Dataset records ->

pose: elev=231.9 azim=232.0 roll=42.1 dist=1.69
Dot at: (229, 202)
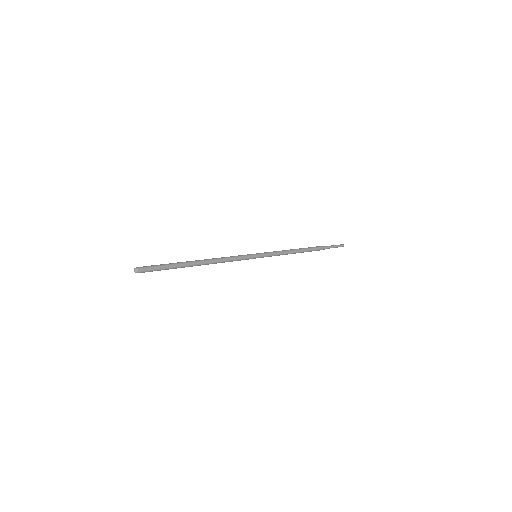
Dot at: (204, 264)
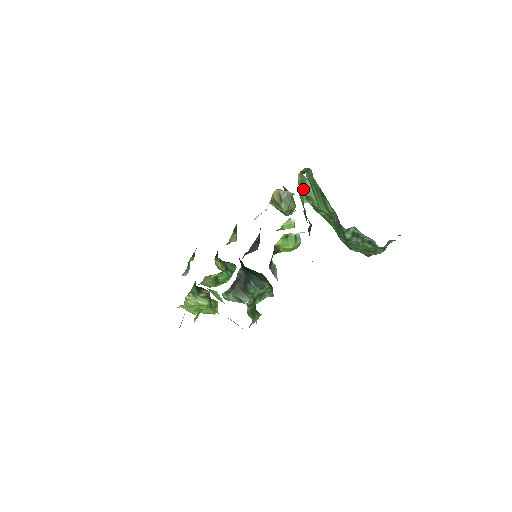
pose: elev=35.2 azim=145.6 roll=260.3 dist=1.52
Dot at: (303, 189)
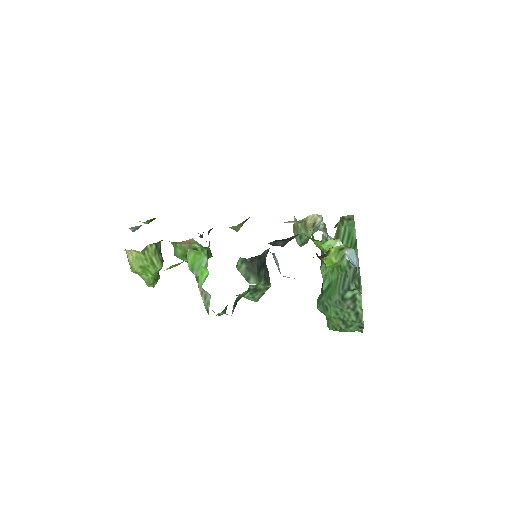
Dot at: (337, 231)
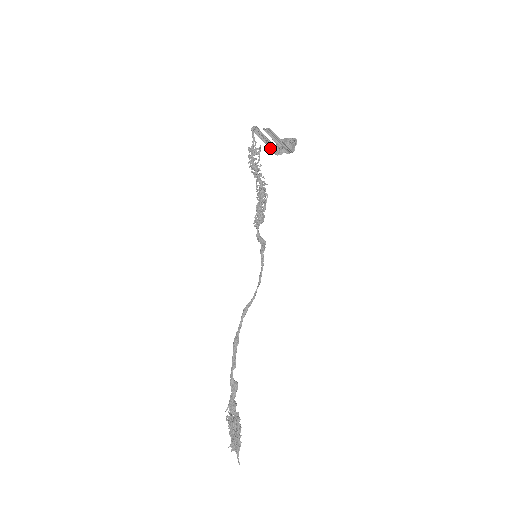
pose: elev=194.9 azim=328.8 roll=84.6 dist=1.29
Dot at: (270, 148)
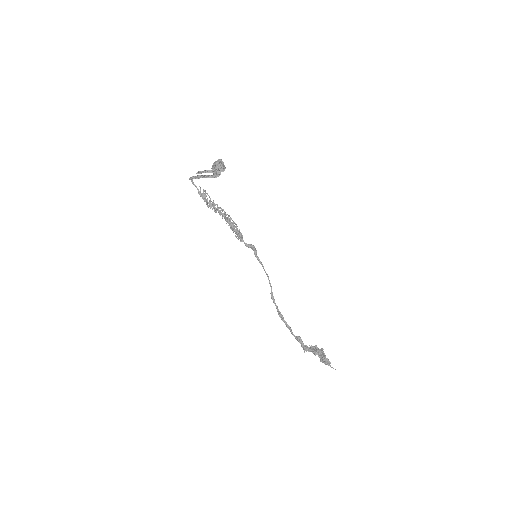
Dot at: (211, 177)
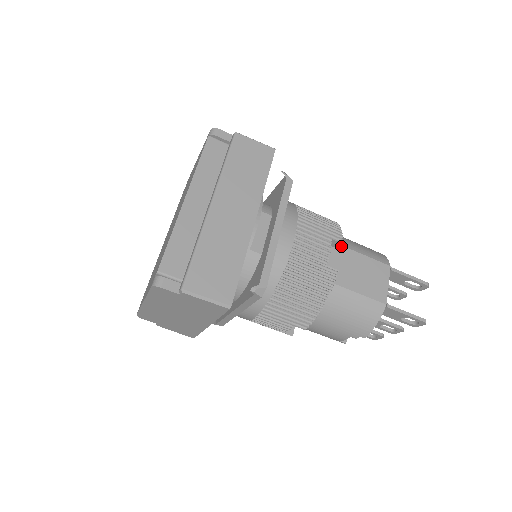
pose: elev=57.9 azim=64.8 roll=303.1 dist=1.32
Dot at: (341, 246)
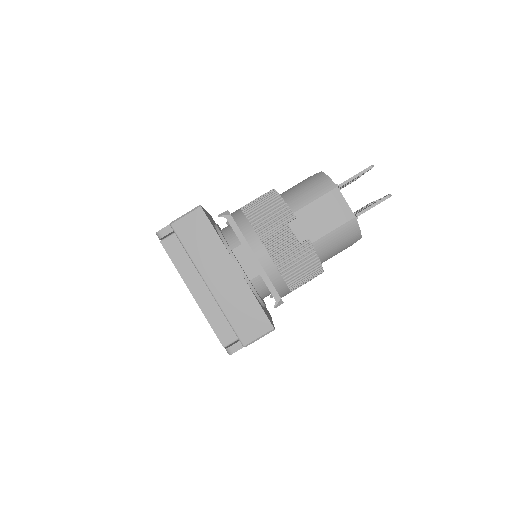
Dot at: (296, 212)
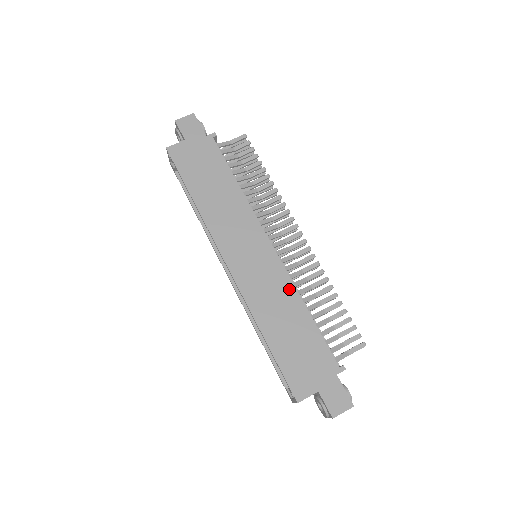
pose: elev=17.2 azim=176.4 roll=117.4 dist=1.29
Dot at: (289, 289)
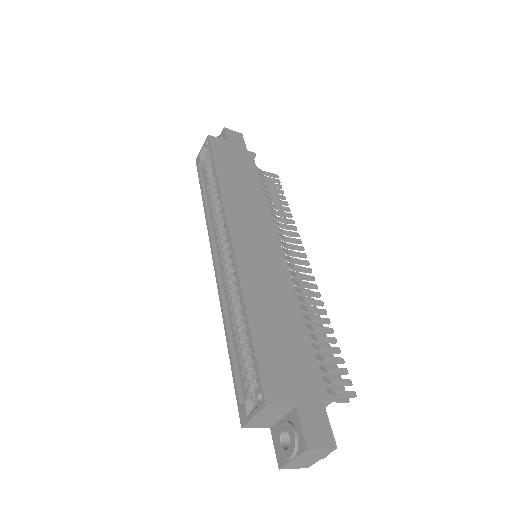
Dot at: (289, 290)
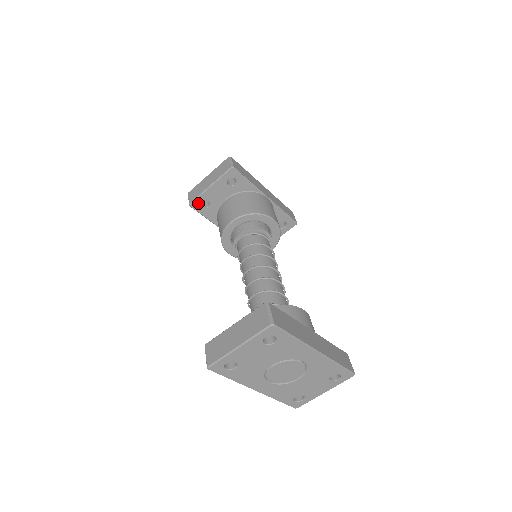
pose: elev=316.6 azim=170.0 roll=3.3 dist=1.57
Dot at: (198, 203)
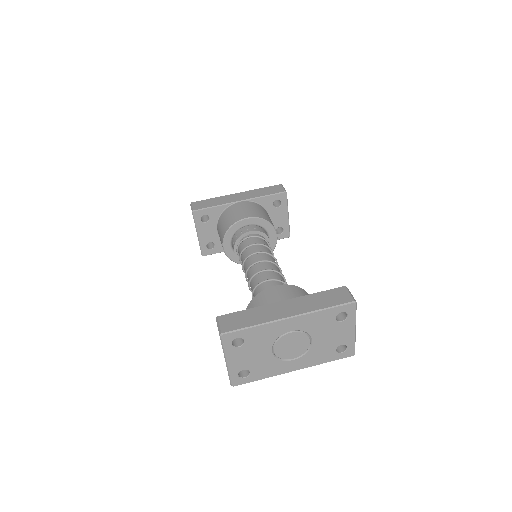
Dot at: (206, 250)
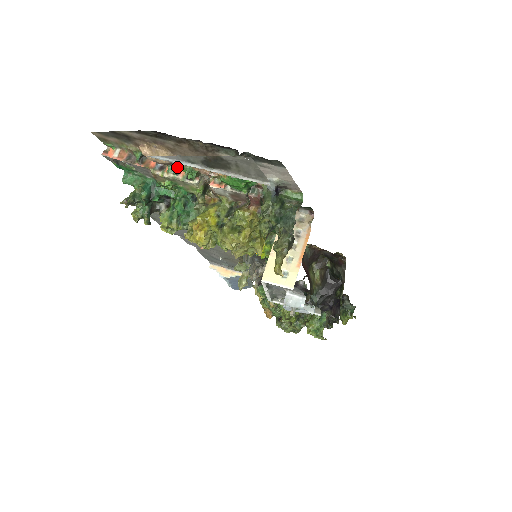
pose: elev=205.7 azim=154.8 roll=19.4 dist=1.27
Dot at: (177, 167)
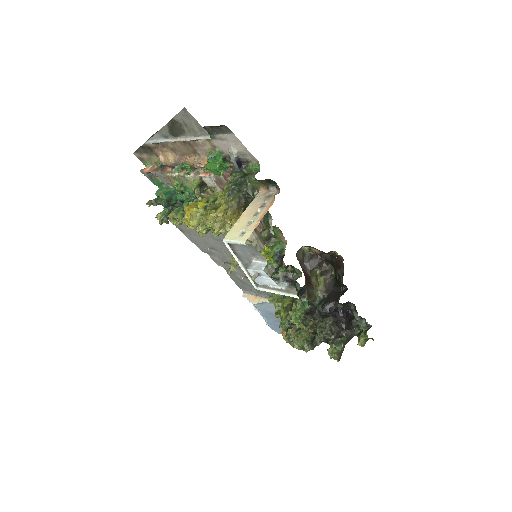
Dot at: (180, 166)
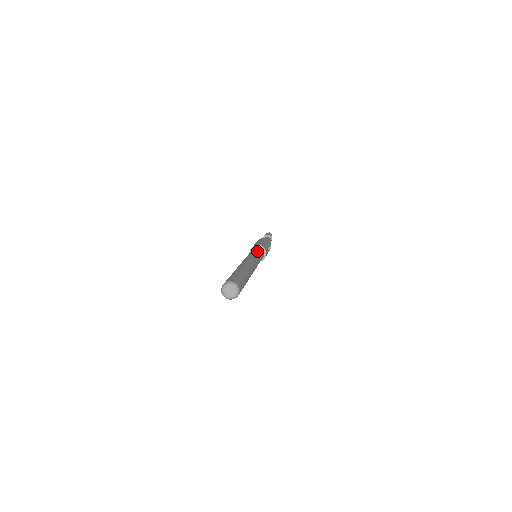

WRITTEN TASK -> Scale the entries above by copying every line again with only the coordinates in each entry's second "Dot at:" line multiplied by 1.9 and rounded to whole numbers, with halves rounded up; all other lines stay unchanged. Leave the pictures out of your answer.

THE RESPONSE ->
pose: elev=231.9 azim=232.0 roll=42.1 dist=1.69
Dot at: (229, 202)
Dot at: (388, 502)
pose: elev=35.2 azim=145.6 roll=260.3 dist=1.52
Dot at: (303, 189)
Dot at: (640, 439)
pose: elev=194.9 azim=328.8 roll=84.6 dist=1.29
Dot at: (270, 148)
Dot at: (401, 336)
pose: elev=57.9 azim=64.8 roll=303.1 dist=1.32
Dot at: (341, 246)
Dot at: (562, 403)
pose: elev=17.2 azim=176.4 roll=117.4 dist=1.29
Dot at: (289, 289)
Dot at: (549, 551)
pose: elev=316.6 azim=170.0 roll=3.3 dist=1.57
Dot at: (198, 203)
Dot at: (391, 475)
pose: elev=205.7 azim=154.8 roll=19.4 dist=1.27
Dot at: (177, 167)
Dot at: (342, 315)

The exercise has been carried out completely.